Ainsi le problème du financement ne se pose-t-il pas véritablement dans ces pays; c'est
davantage le problème de l'utilisation des ressources qui se pose que celui des besoins du
financement du développement. Ces nations ont le choix dans l'utilisation de leurs excédents:
financer le développement des secteurs agricole et industriel, ainsi que les importations des
produits de consommation, ou placer leurs excédents sur le marché financier international; choix
qui n'est pas indifférent pour leur avenir et leur dépendance vis-à-vis de l'extérieur. Certains pays
ont privilégié les deux dernières possibilités en négligeant la première, la plus importante pourtant.
En ce qui concerne le deuxième type de pays: ce sont des pays comme l'Inde, le Brésil, etc.
Ces pays pourront d'autant plus facilement s'en sortir qu'ils parviendront à diminuer les inégalités
et à résoudre le problème de leur endettement. Or, les charges de la dette absorbent une grande
partie des possibilités de financement de leur développement et le système monétaire international
actuel ne facilite pas leur désendettement.

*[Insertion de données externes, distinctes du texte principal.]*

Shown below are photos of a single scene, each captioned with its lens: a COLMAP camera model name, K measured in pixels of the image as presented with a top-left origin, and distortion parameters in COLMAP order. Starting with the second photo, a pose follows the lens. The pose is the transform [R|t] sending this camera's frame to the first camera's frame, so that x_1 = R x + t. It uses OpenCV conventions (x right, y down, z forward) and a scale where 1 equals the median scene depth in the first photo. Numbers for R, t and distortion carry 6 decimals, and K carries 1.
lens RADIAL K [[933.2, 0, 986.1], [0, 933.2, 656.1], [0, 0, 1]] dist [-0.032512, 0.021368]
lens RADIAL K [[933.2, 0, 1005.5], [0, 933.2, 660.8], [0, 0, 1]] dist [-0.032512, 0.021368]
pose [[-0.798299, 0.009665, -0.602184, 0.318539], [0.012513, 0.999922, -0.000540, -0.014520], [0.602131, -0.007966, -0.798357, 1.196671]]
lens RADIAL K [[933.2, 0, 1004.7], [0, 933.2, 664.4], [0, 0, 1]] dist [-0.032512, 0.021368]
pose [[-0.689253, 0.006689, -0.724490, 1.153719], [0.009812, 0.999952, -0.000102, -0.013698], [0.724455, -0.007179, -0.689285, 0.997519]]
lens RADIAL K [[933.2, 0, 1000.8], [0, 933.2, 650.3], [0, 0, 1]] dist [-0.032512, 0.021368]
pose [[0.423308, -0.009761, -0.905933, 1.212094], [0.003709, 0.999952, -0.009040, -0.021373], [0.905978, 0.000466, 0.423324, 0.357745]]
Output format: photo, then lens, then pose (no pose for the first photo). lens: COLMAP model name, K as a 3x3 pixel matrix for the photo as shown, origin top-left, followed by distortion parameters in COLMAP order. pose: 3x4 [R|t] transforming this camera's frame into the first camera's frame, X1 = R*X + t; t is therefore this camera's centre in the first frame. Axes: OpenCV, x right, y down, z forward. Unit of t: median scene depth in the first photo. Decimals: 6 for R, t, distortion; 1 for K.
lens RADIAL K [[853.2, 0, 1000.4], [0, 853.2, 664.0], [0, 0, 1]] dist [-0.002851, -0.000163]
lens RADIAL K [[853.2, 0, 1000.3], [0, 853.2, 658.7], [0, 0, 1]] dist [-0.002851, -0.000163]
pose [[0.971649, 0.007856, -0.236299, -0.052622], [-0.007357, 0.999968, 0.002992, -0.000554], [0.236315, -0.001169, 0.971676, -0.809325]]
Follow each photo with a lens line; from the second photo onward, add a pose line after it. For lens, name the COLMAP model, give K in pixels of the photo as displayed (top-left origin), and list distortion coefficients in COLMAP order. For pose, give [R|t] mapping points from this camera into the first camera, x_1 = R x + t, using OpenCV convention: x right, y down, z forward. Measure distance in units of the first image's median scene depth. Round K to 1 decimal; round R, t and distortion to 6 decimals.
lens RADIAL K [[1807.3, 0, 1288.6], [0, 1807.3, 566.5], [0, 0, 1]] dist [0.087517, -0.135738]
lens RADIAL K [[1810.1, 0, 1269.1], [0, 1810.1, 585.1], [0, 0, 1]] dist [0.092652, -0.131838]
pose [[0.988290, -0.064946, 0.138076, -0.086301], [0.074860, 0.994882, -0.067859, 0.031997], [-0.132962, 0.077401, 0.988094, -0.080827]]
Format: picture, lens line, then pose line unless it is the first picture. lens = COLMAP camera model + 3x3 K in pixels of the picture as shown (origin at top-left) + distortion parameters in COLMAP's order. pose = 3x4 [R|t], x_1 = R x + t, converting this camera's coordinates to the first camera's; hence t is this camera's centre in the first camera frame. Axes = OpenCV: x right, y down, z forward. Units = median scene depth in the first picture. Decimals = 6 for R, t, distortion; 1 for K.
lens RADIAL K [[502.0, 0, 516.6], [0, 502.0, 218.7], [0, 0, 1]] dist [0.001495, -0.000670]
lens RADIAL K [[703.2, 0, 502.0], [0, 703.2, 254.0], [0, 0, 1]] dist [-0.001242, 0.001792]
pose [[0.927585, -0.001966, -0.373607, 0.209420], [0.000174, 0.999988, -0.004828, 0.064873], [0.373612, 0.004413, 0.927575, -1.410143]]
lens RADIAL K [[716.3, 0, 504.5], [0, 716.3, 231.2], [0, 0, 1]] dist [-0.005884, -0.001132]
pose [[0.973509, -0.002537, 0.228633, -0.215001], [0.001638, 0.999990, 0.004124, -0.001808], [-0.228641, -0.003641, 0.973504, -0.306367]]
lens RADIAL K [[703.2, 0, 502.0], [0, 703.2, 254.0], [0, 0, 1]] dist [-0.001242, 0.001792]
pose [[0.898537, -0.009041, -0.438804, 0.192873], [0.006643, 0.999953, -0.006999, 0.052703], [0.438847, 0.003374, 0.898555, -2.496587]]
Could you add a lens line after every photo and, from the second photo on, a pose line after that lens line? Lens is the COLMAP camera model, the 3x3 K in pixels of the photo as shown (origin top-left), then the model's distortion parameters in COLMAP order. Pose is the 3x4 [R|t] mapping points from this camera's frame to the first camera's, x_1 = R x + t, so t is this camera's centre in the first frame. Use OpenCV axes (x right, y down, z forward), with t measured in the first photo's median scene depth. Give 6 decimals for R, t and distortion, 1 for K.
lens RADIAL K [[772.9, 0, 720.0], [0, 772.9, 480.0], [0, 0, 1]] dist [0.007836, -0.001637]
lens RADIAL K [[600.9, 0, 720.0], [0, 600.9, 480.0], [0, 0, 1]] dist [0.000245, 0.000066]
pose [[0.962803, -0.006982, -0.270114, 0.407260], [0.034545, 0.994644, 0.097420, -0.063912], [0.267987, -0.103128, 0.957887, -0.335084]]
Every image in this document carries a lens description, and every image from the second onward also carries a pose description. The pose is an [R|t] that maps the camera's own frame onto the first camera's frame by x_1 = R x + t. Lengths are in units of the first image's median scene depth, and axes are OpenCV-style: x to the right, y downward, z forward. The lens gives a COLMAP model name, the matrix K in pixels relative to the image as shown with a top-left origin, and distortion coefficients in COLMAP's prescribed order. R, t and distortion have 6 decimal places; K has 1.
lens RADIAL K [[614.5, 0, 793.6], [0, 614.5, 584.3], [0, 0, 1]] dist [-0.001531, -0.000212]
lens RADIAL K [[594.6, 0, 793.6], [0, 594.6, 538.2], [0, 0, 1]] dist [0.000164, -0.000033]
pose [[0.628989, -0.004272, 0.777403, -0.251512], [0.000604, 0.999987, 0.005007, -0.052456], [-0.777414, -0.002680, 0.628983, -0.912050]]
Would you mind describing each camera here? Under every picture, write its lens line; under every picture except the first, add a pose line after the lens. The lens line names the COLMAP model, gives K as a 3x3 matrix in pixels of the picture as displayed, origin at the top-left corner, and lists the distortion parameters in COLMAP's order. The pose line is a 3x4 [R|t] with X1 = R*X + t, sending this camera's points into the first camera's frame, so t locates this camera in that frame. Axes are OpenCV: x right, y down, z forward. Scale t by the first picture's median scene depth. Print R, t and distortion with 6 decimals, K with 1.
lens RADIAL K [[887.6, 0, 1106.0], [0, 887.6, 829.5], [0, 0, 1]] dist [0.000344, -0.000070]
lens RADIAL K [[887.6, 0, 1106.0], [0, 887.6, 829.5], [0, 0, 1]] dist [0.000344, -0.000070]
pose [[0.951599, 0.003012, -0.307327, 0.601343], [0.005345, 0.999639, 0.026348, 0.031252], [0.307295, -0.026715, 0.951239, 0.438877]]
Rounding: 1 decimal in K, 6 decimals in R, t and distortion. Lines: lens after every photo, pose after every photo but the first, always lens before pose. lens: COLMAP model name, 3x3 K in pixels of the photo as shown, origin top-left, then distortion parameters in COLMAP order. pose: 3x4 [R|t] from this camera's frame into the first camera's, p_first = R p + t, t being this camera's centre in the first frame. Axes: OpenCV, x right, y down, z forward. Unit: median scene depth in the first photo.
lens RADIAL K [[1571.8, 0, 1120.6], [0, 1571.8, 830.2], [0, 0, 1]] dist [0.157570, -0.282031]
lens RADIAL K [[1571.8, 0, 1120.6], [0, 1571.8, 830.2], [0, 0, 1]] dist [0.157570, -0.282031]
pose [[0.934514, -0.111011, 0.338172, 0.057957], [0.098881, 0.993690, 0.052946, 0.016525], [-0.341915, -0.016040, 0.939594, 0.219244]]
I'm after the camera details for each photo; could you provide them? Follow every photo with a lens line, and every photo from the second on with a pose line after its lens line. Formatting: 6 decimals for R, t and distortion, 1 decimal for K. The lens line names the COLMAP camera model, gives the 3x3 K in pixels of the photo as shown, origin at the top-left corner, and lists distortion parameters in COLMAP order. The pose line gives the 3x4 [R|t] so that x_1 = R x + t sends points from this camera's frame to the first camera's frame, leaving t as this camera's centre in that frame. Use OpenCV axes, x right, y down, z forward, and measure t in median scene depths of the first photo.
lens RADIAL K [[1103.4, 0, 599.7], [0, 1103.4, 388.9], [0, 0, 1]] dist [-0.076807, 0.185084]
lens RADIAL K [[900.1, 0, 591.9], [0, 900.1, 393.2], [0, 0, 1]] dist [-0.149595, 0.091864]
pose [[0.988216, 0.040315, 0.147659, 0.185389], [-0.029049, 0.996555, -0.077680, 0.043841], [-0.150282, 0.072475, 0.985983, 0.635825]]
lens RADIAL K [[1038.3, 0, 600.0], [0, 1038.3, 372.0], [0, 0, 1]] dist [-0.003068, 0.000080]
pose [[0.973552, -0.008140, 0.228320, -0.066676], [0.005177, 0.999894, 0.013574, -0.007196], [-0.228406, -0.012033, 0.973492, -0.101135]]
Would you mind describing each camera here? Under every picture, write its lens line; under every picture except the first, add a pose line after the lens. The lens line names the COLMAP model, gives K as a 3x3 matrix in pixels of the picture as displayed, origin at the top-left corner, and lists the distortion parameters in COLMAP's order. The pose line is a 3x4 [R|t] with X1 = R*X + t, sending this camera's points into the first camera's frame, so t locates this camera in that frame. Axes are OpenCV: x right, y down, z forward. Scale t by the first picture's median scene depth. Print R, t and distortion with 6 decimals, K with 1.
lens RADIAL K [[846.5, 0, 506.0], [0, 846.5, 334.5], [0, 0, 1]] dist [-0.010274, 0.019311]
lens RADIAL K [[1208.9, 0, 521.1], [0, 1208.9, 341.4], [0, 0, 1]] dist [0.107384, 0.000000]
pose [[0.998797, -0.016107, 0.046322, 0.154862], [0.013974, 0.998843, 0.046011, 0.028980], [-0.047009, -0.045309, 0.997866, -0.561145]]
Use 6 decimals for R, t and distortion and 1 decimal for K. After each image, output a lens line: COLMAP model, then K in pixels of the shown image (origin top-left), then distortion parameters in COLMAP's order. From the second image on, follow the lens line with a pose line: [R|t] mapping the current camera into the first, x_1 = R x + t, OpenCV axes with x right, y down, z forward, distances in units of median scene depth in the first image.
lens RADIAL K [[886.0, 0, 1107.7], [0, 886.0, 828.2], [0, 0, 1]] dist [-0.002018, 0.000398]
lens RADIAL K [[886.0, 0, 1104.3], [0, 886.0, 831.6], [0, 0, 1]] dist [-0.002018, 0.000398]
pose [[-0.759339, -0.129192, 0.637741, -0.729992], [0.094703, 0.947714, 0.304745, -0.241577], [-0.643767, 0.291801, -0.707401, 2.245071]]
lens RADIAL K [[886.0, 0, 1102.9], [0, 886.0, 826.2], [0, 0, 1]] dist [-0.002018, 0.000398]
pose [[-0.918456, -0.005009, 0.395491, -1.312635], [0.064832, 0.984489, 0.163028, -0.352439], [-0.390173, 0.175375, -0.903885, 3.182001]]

Par conséquent, sans oublier de considérer le problème posé par l'endettement d'une grande
partie des pays de la deuxième catégorie, nous allons centrer notre étude sur les pays les moins
avancés. Ces pays ont un besoin important de ressources financières qu'ils ne peuvent ni obtenir
grâce à leurs exportations ni emprunter, car ils ne sont en mesure ni de supporter les charges ni,
surtout, de rembourser le capital, ce qui leur pose un problème grave, tant sur le plan économique
que sur le plan humain.
Notre but, dans ce travail, est de démontrer comment une réforme du système monétaire
international permettrait de résoudre certains problèmes posés non seulement aux pays de la
troisième catégorie, mais également à ceux de la deuxième catégorie.